In light of the recent events happening in the United States surrounding the George Floyd and now Jacob Blake protests, you’ve probably seen a plethora of Black Lives Matter (BLM) posts on your feed. The prevalence of BLM content seems to indicate that people are becoming more aware of the systemic discrimination present in both the United States and Canada. However, another term, “performative allyship,” has been floating around social media in retaliation to the movement, targeting people who, for example, simply post a black square on their feed to show their solidarity.
So, what exactly is performative allyship? Simply put, performative allyship activism is a form of virtue signalling. It’s an attempt to show how moral one is by aligning themselves with a just cause, thereby portraying themselves as acceptable to others. Performative allyship has been criticized as dangerous: if people of the non-BIPOC community are posting black squares or reposting popular BLM related posts to seem “woke” or “cool,” it could potentially hurt the movement.
However, although some people are, unfortunately, only posting BLM content to fit in, social media platforms continue to be an incredible tool to educate others in this day and age.
For example, suppose Mary has 1,200 followers on her Instagram, and all she’s been seeing is BLM feed on her page. Perhaps she’s never heard of the Black Lives Matter movement before, and to fit in, she reposts an image titled “Justice for George Floyd” on her Instagram story.
Now one of two things just happened: Mary simply reposted the story on her feed and forgot about it, but, while doing so, directly contributed to the chain of education onto her 1200 followers. Any number of people from her follower count now has the opportunity to read into the George Floyd story and further educate themselves.
Or number two, Mary became interested in the George Floyd name she sees popping up around her and researches his story. From there, she reads article after article that informs her of the serious problem facing the world today: systemic discrimination. In both cases, at least one person benefitted from the virtue signalling that Mary participated in, whether it was one of her 1200 followers or Mary herself. There’s no saying what Mary or someone from her follower group will do from this point forward. They may, too, keep reposting for the sake of fitting in. Still, the possibility that even one person among Mary’s mutual followers and friends takes it upon themselves to become a true ally—meaning listening to racialized communities, adjusting personal behaviours, and having difficult conversations with those against the BLM movement—is worth having some virtue signallers in our feed.

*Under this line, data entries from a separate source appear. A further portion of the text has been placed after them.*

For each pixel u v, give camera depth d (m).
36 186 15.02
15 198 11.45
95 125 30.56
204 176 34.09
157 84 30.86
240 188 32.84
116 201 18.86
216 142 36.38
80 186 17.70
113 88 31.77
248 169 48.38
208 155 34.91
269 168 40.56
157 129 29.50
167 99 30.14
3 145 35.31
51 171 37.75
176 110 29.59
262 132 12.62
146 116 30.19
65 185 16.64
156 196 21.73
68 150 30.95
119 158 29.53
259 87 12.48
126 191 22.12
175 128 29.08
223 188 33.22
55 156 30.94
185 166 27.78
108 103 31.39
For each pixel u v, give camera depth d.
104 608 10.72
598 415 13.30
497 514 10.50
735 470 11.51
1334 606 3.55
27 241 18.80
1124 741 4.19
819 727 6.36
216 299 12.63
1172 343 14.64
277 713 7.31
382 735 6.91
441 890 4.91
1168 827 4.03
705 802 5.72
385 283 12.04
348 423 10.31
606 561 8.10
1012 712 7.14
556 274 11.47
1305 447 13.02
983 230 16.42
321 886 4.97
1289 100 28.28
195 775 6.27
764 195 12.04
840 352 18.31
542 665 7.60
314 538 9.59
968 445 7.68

I will give a personal example to show how I benefitted from someone’s potential performative activism. Back in June, I saw a few posts on Instagram from my friends about a list of movies to watch to educate yourself about the history of Black lives in America. I screenshotted the list, and in the next week, I binged watched movies such as Selma, 13th, andWhen They See Us, all directed by Ava DuVernay. These movies taught me how deep-rooted systemic racism is, especially in the United States, and opened my eyes to Canada’s similarly severe issues. I would have never gotten this opportunity to watch these eye-opening films had it not been for my friends and peers who kept reposting the same content. Although some of them may have just been mindlessly reposting the list to seem “woke,” I was able to educate myself and pay it forward by recommending this list personally to others.
The main idea to keep in mind is that the impact matters more than the intention. Although there are people who repost BLM content on their feed to be seen as acceptable by peers, there is no way of measuring the impact their post has on their many followers. Moreover, many, like me, may take it upon themselves to use this abundance of content to become more aware of racial injustices and therefore, take the first steps to become a better ally.